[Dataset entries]
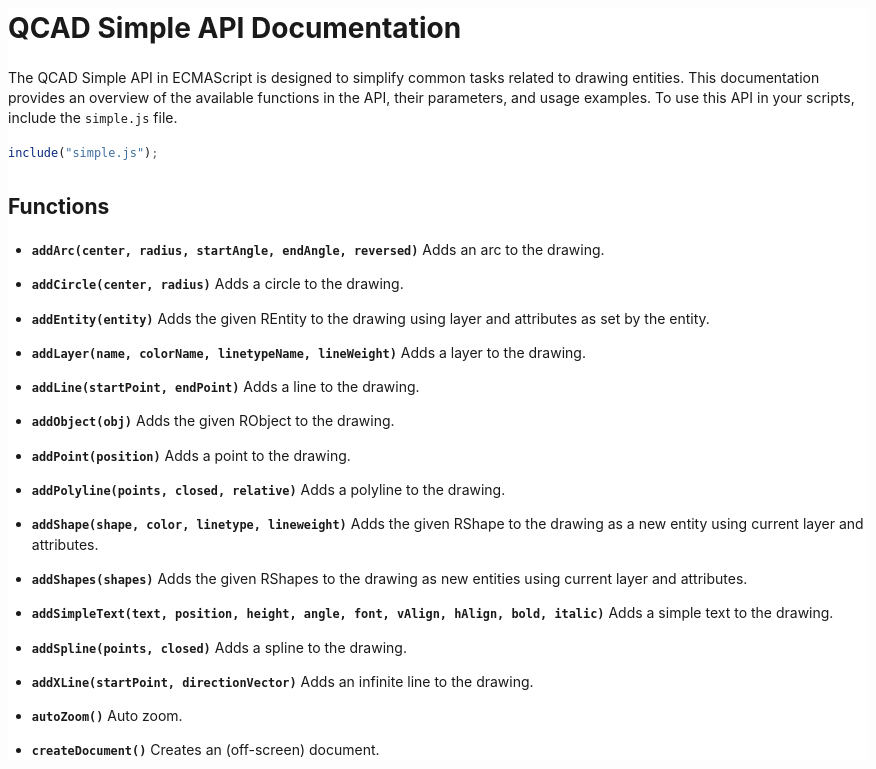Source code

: # QCAD Simple API Documentation

The QCAD Simple API in ECMAScript is designed to simplify common tasks related to drawing entities. This documentation provides an overview of the available functions in the API, their parameters, and usage examples. To use this API in your scripts, include the `simple.js` file.

```javascript
include("simple.js");
```

## Functions

- **`addArc(center, radius, startAngle, endAngle, reversed)`**
  Adds an arc to the drawing.

- **`addCircle(center, radius)`**
  Adds a circle to the drawing.

- **`addEntity(entity)`**
  Adds the given REntity to the drawing using layer and attributes as set by the entity.

- **`addLayer(name, colorName, linetypeName, lineWeight)`**
  Adds a layer to the drawing.

- **`addLine(startPoint, endPoint)`**
  Adds a line to the drawing.

- **`addObject(obj)`**
  Adds the given RObject to the drawing.

- **`addPoint(position)`**
  Adds a point to the drawing.

- **`addPolyline(points, closed, relative)`**
  Adds a polyline to the drawing.

- **`addShape(shape, color, linetype, lineweight)`**
  Adds the given RShape to the drawing as a new entity using current layer and attributes.

- **`addShapes(shapes)`**
  Adds the given RShapes to the drawing as new entities using current layer and attributes.

- **`addSimpleText(text, position, height, angle, font, vAlign, hAlign, bold, italic)`**
  Adds a simple text to the drawing.

- **`addSpline(points, closed)`**
  Adds a spline to the drawing.

- **`addXLine(startPoint, directionVector)`**
  Adds an infinite line to the drawing.

- **`autoZoom()`**
  Auto zoom.

- **`createDocument()`**
  Creates an (off-screen) document.
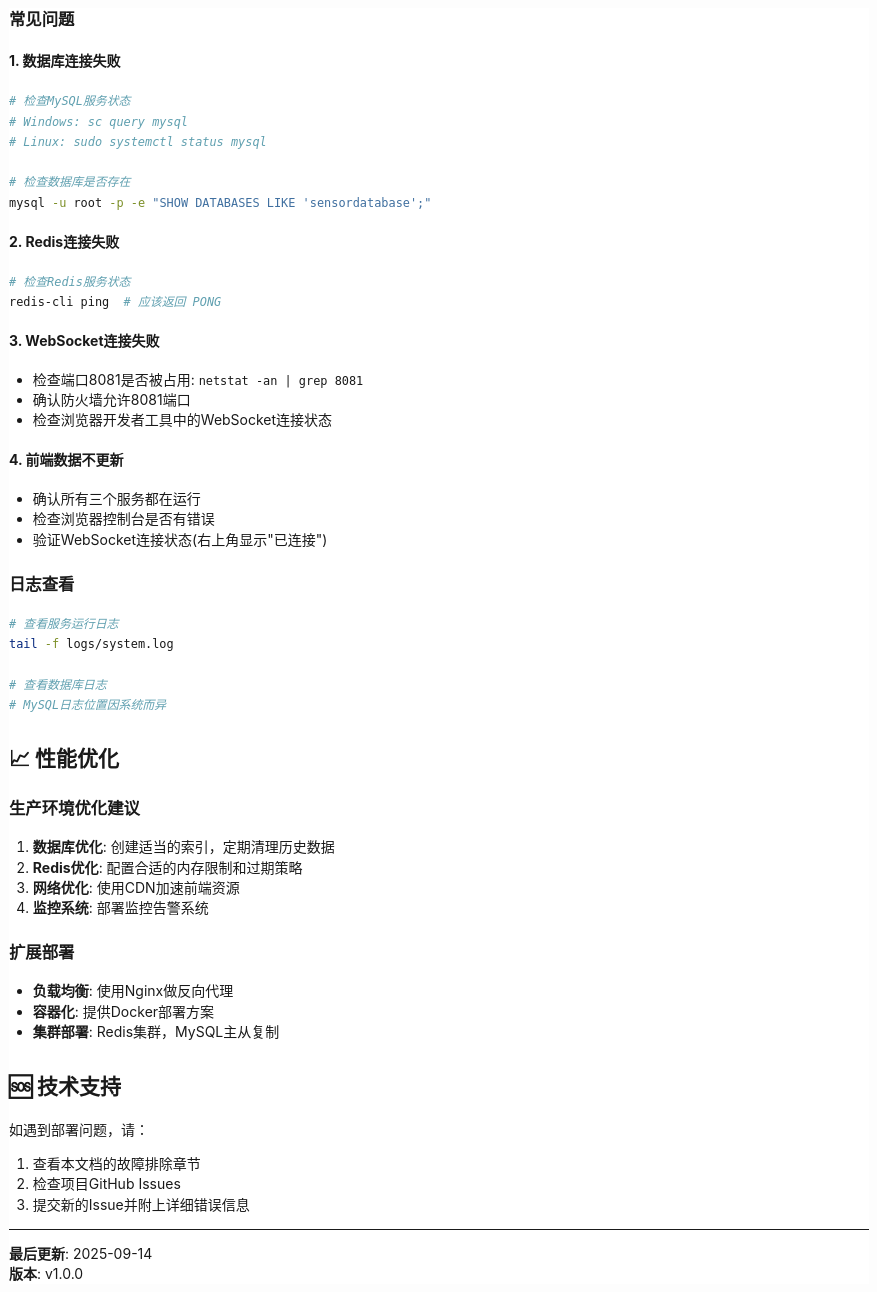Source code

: ### 常见问题

#### 1. 数据库连接失败
```bash
# 检查MySQL服务状态
# Windows: sc query mysql
# Linux: sudo systemctl status mysql

# 检查数据库是否存在
mysql -u root -p -e "SHOW DATABASES LIKE 'sensordatabase';"
```

#### 2. Redis连接失败
```bash
# 检查Redis服务状态
redis-cli ping  # 应该返回 PONG
```

#### 3. WebSocket连接失败
- 检查端口8081是否被占用: `netstat -an | grep 8081`
- 确认防火墙允许8081端口
- 检查浏览器开发者工具中的WebSocket连接状态

#### 4. 前端数据不更新
- 确认所有三个服务都在运行
- 检查浏览器控制台是否有错误
- 验证WebSocket连接状态(右上角显示"已连接")

### 日志查看
```bash
# 查看服务运行日志
tail -f logs/system.log

# 查看数据库日志
# MySQL日志位置因系统而异
```

## 📈 性能优化

### 生产环境优化建议
1. **数据库优化**: 创建适当的索引，定期清理历史数据
2. **Redis优化**: 配置合适的内存限制和过期策略
3. **网络优化**: 使用CDN加速前端资源
4. **监控系统**: 部署监控告警系统

### 扩展部署
- **负载均衡**: 使用Nginx做反向代理
- **容器化**: 提供Docker部署方案
- **集群部署**: Redis集群，MySQL主从复制

## 🆘 技术支持

如遇到部署问题，请：
1. 查看本文档的故障排除章节
2. 检查项目GitHub Issues
3. 提交新的Issue并附上详细错误信息

---
**最后更新**: 2025-09-14  
**版本**: v1.0.0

§ Task item
Reproduce each line, exactly as it appears, from the one that contains "1. **数据库优化**: 创建适当的索引，定期清理历史数据" through the last line of the records. Add no other lines.

§ Task solution
1. **数据库优化**: 创建适当的索引，定期清理历史数据
2. **Redis优化**: 配置合适的内存限制和过期策略
3. **网络优化**: 使用CDN加速前端资源
4. **监控系统**: 部署监控告警系统

### 扩展部署
- **负载均衡**: 使用Nginx做反向代理
- **容器化**: 提供Docker部署方案
- **集群部署**: Redis集群，MySQL主从复制

## 🆘 技术支持

如遇到部署问题，请：
1. 查看本文档的故障排除章节
2. 检查项目GitHub Issues
3. 提交新的Issue并附上详细错误信息

---
**最后更新**: 2025-09-14  
**版本**: v1.0.0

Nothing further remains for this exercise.